Excerpted from a knowledge paper from Process Automation Systems, Siemens Energy & Automation Inc.
In the early 1990s, manufacturing execution systems (MES) were touted as the panacea for shop floor management problems, promising to do away with “islands of automation” and to seamlessly connect the plant floor with enterprise systems. Unfortunately, the early MESs were too vertical in scope. There was an MES for silicon wafer assembly, one for chemicals, another for packaging, and so on, with dozens of companies specializing in finely honed products for vertical applications. This contributed little toward ending the islands of automation, and the seamless connections often required skilled coding to connect to enterprise resource planning (ERP) and process control systems.
In some respects, the concept of MES was ahead of its time. Networking systems and operating systems weren’t quite ready to handle the degree of communication necessary between plant floor and enterprise systems. A potential solution to the communication problem—object-oriented communication—was developing both the PC-based operating systems (OS) often used on the plant floor and the UNIX systems typically used for enterprise systems, but definitions seemed to change with each new release of an OS. Distributed Component Object Model (DCOM) in Windows and Common Object Requester Broker Architecture (CORBA) in UNIX never quite seemed finished and were in a constant state of flux. In addition, the inability of these object platforms to communicate with one another impeded progress.
Bridge the Gap
Today, the availability of Web-based Extensible Markup Language (XML) communications successfully bridges the gaps between these systems, allowing object-based communications. Built on XML, the business-to-manufacturing markup language (B2MML) standard specifies accepted definitions and data formats for information exchange between systems and facilitates information flow and updates between systems.
An MES brings together many functions that fall outside the realm of the plant floor control system. Some of these include plant maintenance, laboratory information management, standard operating procedures, document control, training documentation, raw materials management, and corporate information flow.
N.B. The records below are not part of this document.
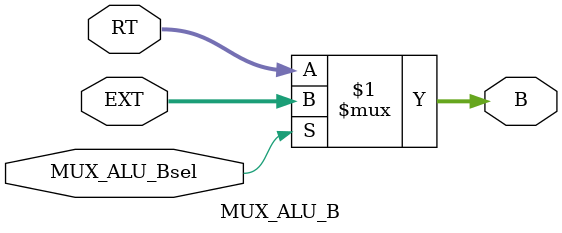
<source format=v>
`timescale 1ns / 1ps
module MUX_ALU_B(
    input [31:0] RT,
    input [31:0] EXT,
    input MUX_ALU_Bsel,
    output [31:0] B
    );
	assign B=(MUX_ALU_Bsel)?EXT:RT;

endmodule

</source>
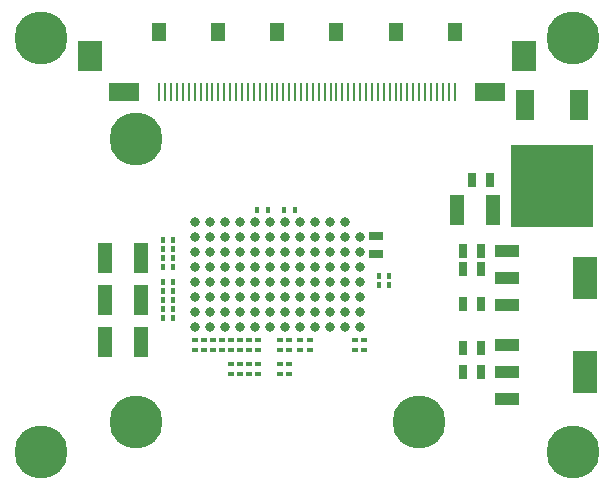
<source format=gbs>
%FSLAX46Y46*%
G04 Gerber Fmt 4.6, Leading zero omitted, Abs format (unit mm)*
G04 Created by KiCad (PCBNEW (2014-07-08 BZR 4987)-product) date Sun 20 Jul 2014 10:52:27 PM CEST*
%MOMM*%
G01*
G04 APERTURE LIST*
%ADD10C,0.100000*%
%ADD11C,0.800000*%
%ADD12R,0.398780X0.599440*%
%ADD13R,0.599440X0.398780*%
%ADD14R,1.143000X0.635000*%
%ADD15R,2.032000X3.657600*%
%ADD16R,2.032000X1.016000*%
%ADD17R,7.000000X7.000000*%
%ADD18R,1.500000X2.500000*%
%ADD19R,1.270000X2.540000*%
%ADD20R,0.635000X1.143000*%
%ADD21R,0.250000X1.550000*%
%ADD22R,2.500000X1.550000*%
%ADD23R,2.050000X2.500000*%
%ADD24R,1.300000X1.550000*%
%ADD25C,4.500000*%
G04 APERTURE END LIST*
D10*
D11*
X137795000Y-112395000D03*
X136525000Y-112395000D03*
X135255000Y-112395000D03*
X133985000Y-112395000D03*
X132715000Y-112395000D03*
X131445000Y-112395000D03*
X130175000Y-112395000D03*
X128905000Y-112395000D03*
X127635000Y-112395000D03*
X126365000Y-112395000D03*
X125095000Y-112395000D03*
X123825000Y-112395000D03*
X123825000Y-111125000D03*
X136525000Y-111125000D03*
X135255000Y-111125000D03*
X133985000Y-111125000D03*
X132715000Y-111125000D03*
X131445000Y-111125000D03*
X130175000Y-111125000D03*
X127635000Y-111125000D03*
X128905000Y-111125000D03*
X126365000Y-111125000D03*
X125095000Y-111125000D03*
X137795000Y-113665000D03*
X136525000Y-113665000D03*
X135255000Y-113665000D03*
X133985000Y-113665000D03*
X132715000Y-113665000D03*
X130175000Y-113665000D03*
X131445000Y-113665000D03*
X128905000Y-113665000D03*
X127635000Y-113665000D03*
X126365000Y-113665000D03*
X125095000Y-113665000D03*
X123825000Y-113665000D03*
X137795000Y-114935000D03*
X136525000Y-114935000D03*
X135255000Y-114935000D03*
X133985000Y-114935000D03*
X132715000Y-114935000D03*
X131445000Y-114935000D03*
X130175000Y-114935000D03*
X128905000Y-114935000D03*
X127635000Y-114935000D03*
X126365000Y-114935000D03*
X125095000Y-114935000D03*
X123825000Y-114935000D03*
X137795000Y-116205000D03*
X136525000Y-116205000D03*
X135255000Y-116205000D03*
X133985000Y-116205000D03*
X131445000Y-116205000D03*
X132715000Y-116205000D03*
X130175000Y-116205000D03*
X128905000Y-116205000D03*
X127635000Y-116205000D03*
X126365000Y-116205000D03*
X125095000Y-116205000D03*
X123825000Y-116205000D03*
X137795000Y-117475000D03*
X136525000Y-117475000D03*
X132715000Y-117475000D03*
X135255000Y-117475000D03*
X133985000Y-117475000D03*
X131445000Y-117475000D03*
X130175000Y-117475000D03*
X128905000Y-117475000D03*
X127635000Y-117475000D03*
X126365000Y-117475000D03*
X125095000Y-117475000D03*
X123825000Y-117475000D03*
X137795000Y-118745000D03*
X136525000Y-118745000D03*
X135255000Y-118745000D03*
X133985000Y-118745000D03*
X132715000Y-118745000D03*
X131445000Y-118745000D03*
X130175000Y-118745000D03*
X128905000Y-118745000D03*
X127635000Y-118745000D03*
X125095000Y-118745000D03*
X126365000Y-118745000D03*
X123825000Y-118745000D03*
X137795000Y-120015000D03*
X136525000Y-120015000D03*
X135255000Y-120015000D03*
X133985000Y-120015000D03*
X132715000Y-120015000D03*
X131445000Y-120015000D03*
X130175000Y-120015000D03*
X128905000Y-120015000D03*
X127635000Y-120015000D03*
X126365000Y-120015000D03*
X125095000Y-120015000D03*
X123825000Y-120015000D03*
D12*
X121089420Y-116967000D03*
X121988580Y-116967000D03*
X121089420Y-114173000D03*
X121988580Y-114173000D03*
D13*
X131826000Y-121988580D03*
X131826000Y-121089420D03*
X137414000Y-121988580D03*
X137414000Y-121089420D03*
D12*
X121089420Y-119253000D03*
X121988580Y-119253000D03*
D13*
X126873000Y-121988580D03*
X126873000Y-121089420D03*
X126873000Y-123121420D03*
X126873000Y-124020580D03*
X133604000Y-121089420D03*
X133604000Y-121988580D03*
X132715000Y-121089420D03*
X132715000Y-121988580D03*
D12*
X121089420Y-112649000D03*
X121988580Y-112649000D03*
D13*
X127635000Y-123121420D03*
X127635000Y-124020580D03*
D12*
X121089420Y-116205000D03*
X121988580Y-116205000D03*
D13*
X129159000Y-123121420D03*
X129159000Y-124020580D03*
X131826000Y-123121420D03*
X131826000Y-124020580D03*
X124587000Y-121988580D03*
X124587000Y-121089420D03*
X127635000Y-121988580D03*
X127635000Y-121089420D03*
X125349000Y-121988580D03*
X125349000Y-121089420D03*
D12*
X121089420Y-114935000D03*
X121988580Y-114935000D03*
D13*
X123825000Y-121988580D03*
X123825000Y-121089420D03*
X131064000Y-123121420D03*
X131064000Y-124020580D03*
X128397000Y-121988580D03*
X128397000Y-121089420D03*
X128397000Y-123121420D03*
X128397000Y-124020580D03*
X129159000Y-121988580D03*
X129159000Y-121089420D03*
X126111000Y-121988580D03*
X126111000Y-121089420D03*
D14*
X139192000Y-112268000D03*
X139192000Y-113792000D03*
D15*
X156862000Y-115820000D03*
D16*
X150258000Y-115820000D03*
X150258000Y-113534000D03*
X150258000Y-118106000D03*
D15*
X156862000Y-123820000D03*
D16*
X150258000Y-123820000D03*
X150258000Y-121534000D03*
X150258000Y-126106000D03*
D17*
X154060000Y-108070000D03*
D18*
X156360000Y-101170000D03*
X151760000Y-101170000D03*
D12*
X140276580Y-115697000D03*
X139377420Y-115697000D03*
X121089420Y-117729000D03*
X121988580Y-117729000D03*
X121089420Y-113411000D03*
X121988580Y-113411000D03*
X129110420Y-110070000D03*
X130009580Y-110070000D03*
D13*
X131064000Y-121988580D03*
X131064000Y-121089420D03*
D12*
X121089420Y-118491000D03*
X121988580Y-118491000D03*
D19*
X116205000Y-117729000D03*
X119253000Y-117729000D03*
X116205000Y-121285000D03*
X119253000Y-121285000D03*
X116205000Y-114173000D03*
X119253000Y-114173000D03*
X149098000Y-110109000D03*
X146050000Y-110109000D03*
D20*
X148072000Y-118070000D03*
X146548000Y-118070000D03*
X148844000Y-107569000D03*
X147320000Y-107569000D03*
X148082000Y-115062000D03*
X146558000Y-115062000D03*
D12*
X140276580Y-116459000D03*
X139377420Y-116459000D03*
X132259580Y-110070000D03*
X131360420Y-110070000D03*
D21*
X120810000Y-100145000D03*
X121310000Y-100145000D03*
X121810000Y-100145000D03*
X122310000Y-100145000D03*
X122810000Y-100145000D03*
X123310000Y-100145000D03*
X123810000Y-100145000D03*
X124310000Y-100145000D03*
X124810000Y-100145000D03*
X125310000Y-100145000D03*
X125810000Y-100145000D03*
X126310000Y-100145000D03*
X126810000Y-100145000D03*
X127310000Y-100145000D03*
X127810000Y-100145000D03*
X128310000Y-100145000D03*
X128810000Y-100145000D03*
X129310000Y-100145000D03*
X129810000Y-100145000D03*
X130310000Y-100145000D03*
X130810000Y-100145000D03*
X131310000Y-100145000D03*
X131810000Y-100145000D03*
X132310000Y-100145000D03*
X132810000Y-100145000D03*
X133310000Y-100145000D03*
X133810000Y-100145000D03*
X134310000Y-100145000D03*
X134810000Y-100145000D03*
X135310000Y-100145000D03*
X135810000Y-100145000D03*
X136310000Y-100145000D03*
X136810000Y-100145000D03*
X137310000Y-100145000D03*
X137810000Y-100145000D03*
X138310000Y-100145000D03*
X138810000Y-100145000D03*
X139310000Y-100145000D03*
X139810000Y-100145000D03*
X140310000Y-100145000D03*
X140810000Y-100145000D03*
X141310000Y-100145000D03*
X141810000Y-100145000D03*
X142310000Y-100145000D03*
X142810000Y-100145000D03*
X143310000Y-100145000D03*
X143810000Y-100145000D03*
X144310000Y-100145000D03*
X144810000Y-100145000D03*
X145310000Y-100145000D03*
X145810000Y-100145000D03*
D22*
X117810000Y-100145000D03*
X148810000Y-100145000D03*
D23*
X114910000Y-97070000D03*
X151710000Y-97070000D03*
D24*
X120810000Y-95070000D03*
X125810000Y-95070000D03*
X130810000Y-95070000D03*
X135810000Y-95070000D03*
X140810000Y-95070000D03*
X145810000Y-95070000D03*
D20*
X148082000Y-113538000D03*
X146558000Y-113538000D03*
X148072000Y-121820000D03*
X146548000Y-121820000D03*
X148072000Y-123820000D03*
X146548000Y-123820000D03*
D13*
X138176000Y-121988580D03*
X138176000Y-121089420D03*
D25*
X110810000Y-130570000D03*
X110810000Y-95570000D03*
X155810000Y-95570000D03*
X155810000Y-130570000D03*
X142810000Y-128078000D03*
X118810000Y-104078000D03*
X118810000Y-128078000D03*
M02*

</source>
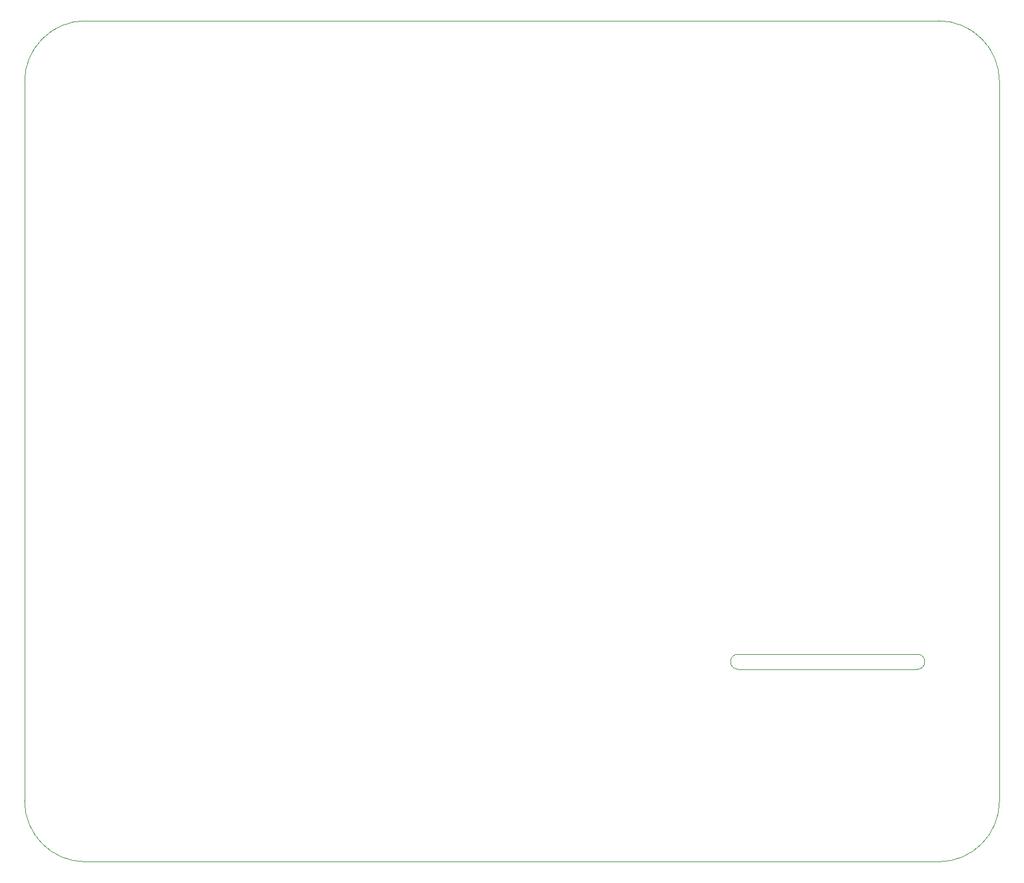
<source format=gbr>
%TF.GenerationSoftware,KiCad,Pcbnew,9.0.4*%
%TF.CreationDate,2025-10-10T02:19:09+02:00*%
%TF.ProjectId,ecad,65636164-2e6b-4696-9361-645f70636258,rev?*%
%TF.SameCoordinates,Original*%
%TF.FileFunction,Profile,NP*%
%FSLAX46Y46*%
G04 Gerber Fmt 4.6, Leading zero omitted, Abs format (unit mm)*
G04 Created by KiCad (PCBNEW 9.0.4) date 2025-10-10 02:19:09*
%MOMM*%
%LPD*%
G01*
G04 APERTURE LIST*
%TA.AperFunction,Profile*%
%ADD10C,0.050000*%
%TD*%
%TA.AperFunction,Profile*%
%ADD11C,0.100000*%
%TD*%
G04 APERTURE END LIST*
D10*
X185549999Y-65250000D02*
G75*
G02*
X193700000Y-73400001I0J-8150001D01*
G01*
X193700000Y-169749999D02*
G75*
G02*
X185549999Y-177900000I-8150001J0D01*
G01*
X71350001Y-177900001D02*
G75*
G02*
X63200000Y-169750000I0J8150001D01*
G01*
X63200000Y-73400001D02*
G75*
G02*
X71350001Y-65250000I8150000J1D01*
G01*
X71350001Y-65250000D02*
X185549999Y-65250000D01*
X63200000Y-169750000D02*
X63200000Y-73400001D01*
X185549999Y-177899999D02*
X71350001Y-177900001D01*
D11*
X158700000Y-152100000D02*
G75*
G02*
X158700000Y-150100000I0J1000000D01*
G01*
X182700000Y-152100000D02*
X158700000Y-152100000D01*
X158700000Y-150100000D02*
X182700000Y-150100000D01*
X182700000Y-150100000D02*
G75*
G02*
X182700000Y-152100000I0J-1000000D01*
G01*
D10*
X193699998Y-73400001D02*
X193700000Y-169749999D01*
M02*

</source>
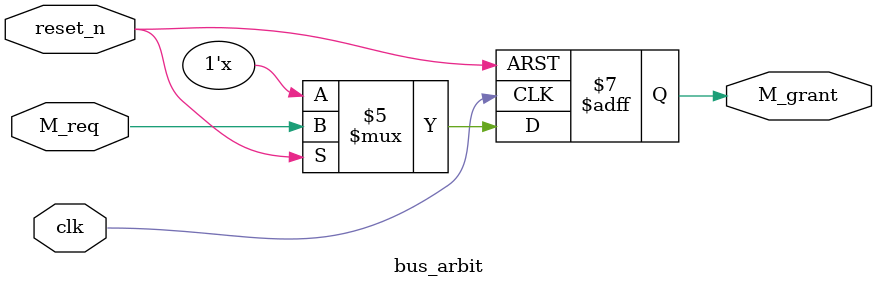
<source format=v>
module bus_arbit(clk, reset_n, M_req, M_grant); //bus Arbiter module
	input clk, reset_n, M_req;
	output reg M_grant;
	
	always@(posedge clk or negedge reset_n)
	begin
		if(reset_n == 0) M_grant = 1'b0;
		else if (reset_n == 1) M_grant <= M_req;
		else M_grant <= 1'bx; //default
	end
endmodule 
</source>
The MES pulls information from the ERP system concerning orders, bills of materials, work instructions, standard operating procedures, assets, assembly steps, and so on. It also creates a practical manufacturing plan based on prevailing factory floor conditions.
Recent changes make the MES an ideal partner with both plant floor systems and the corporate ERP system. When coupled effectively with an ERP system, today’s MES tightly integrates plant floor events with business events, empowers plant personnel with real-time/near-real-time vision into relevant events and metrics, provides accurate manufacturing costs based on productivity, and shows how much value was added on the plant floor on a shift, daily, or weekly basis. Because past MES/ERP integration problems often occurred due to a lack of definition as to the boundaries of each system, it’s important to define the role of MES functionality in a specific application before deciding how an ERP system might complement it.
Redefining the MES
While the MES has always promised to improve manufacturing agility—making it easier to introduce more new products, create smaller and specialized batches, and shorten lead times—it also satisfied requirements for electronic record keeping and traceability. But in today’s global markets, other important considerations include redefining MES implementation. These include global markets and production facilities, product quality and safety, production efficiency, and product genealogy.
Also helping to redefine the role of the MES is the four-level Instrumentation, Systems, and Automation Society’s (ISA) SP-95 Enterprise-Control System Integration specification, an international standard agreed upon by a consortium of manufacturers, system suppliers, and opinion leaders. This model breaks down business-to-plant floor operations into four levels.
Levels 1 and 2 include batch, continuous, and discrete control. (See Figure 1, p.35.) Level 3 (MES layer) includes manufacturing, operations management, dispatching production, detailed production scheduling, reliability assurance, and so on. Level 4 (ERP) defines business planning and logistics, plant production scheduling, operational management, and related areas.
An ISA SP-95-Compliant MES
With an ERP system at the enterprise level (top) and the control layers at the plant floor (bottom), an ISA-compliant MES will need to communicate data in both directions to help managers decide how to produce, what can be produced, when and what to produce, and when and what was produced. (See Figure 2, right.) In the ISA model, a B2MML layer provides connectivity between the ERP system and the MES. At the bottom, OLE (Object Linking and Embedding) for Process Control (OPC), which began as part of Microsoft’s COM/DCOM object model, connects data from the control system to the MES. The B2MML layer provides protocols for product definition, production capability, production schedule, and production performance. Product definition protocols bring data from the MES Product Definition Management module to the ERP.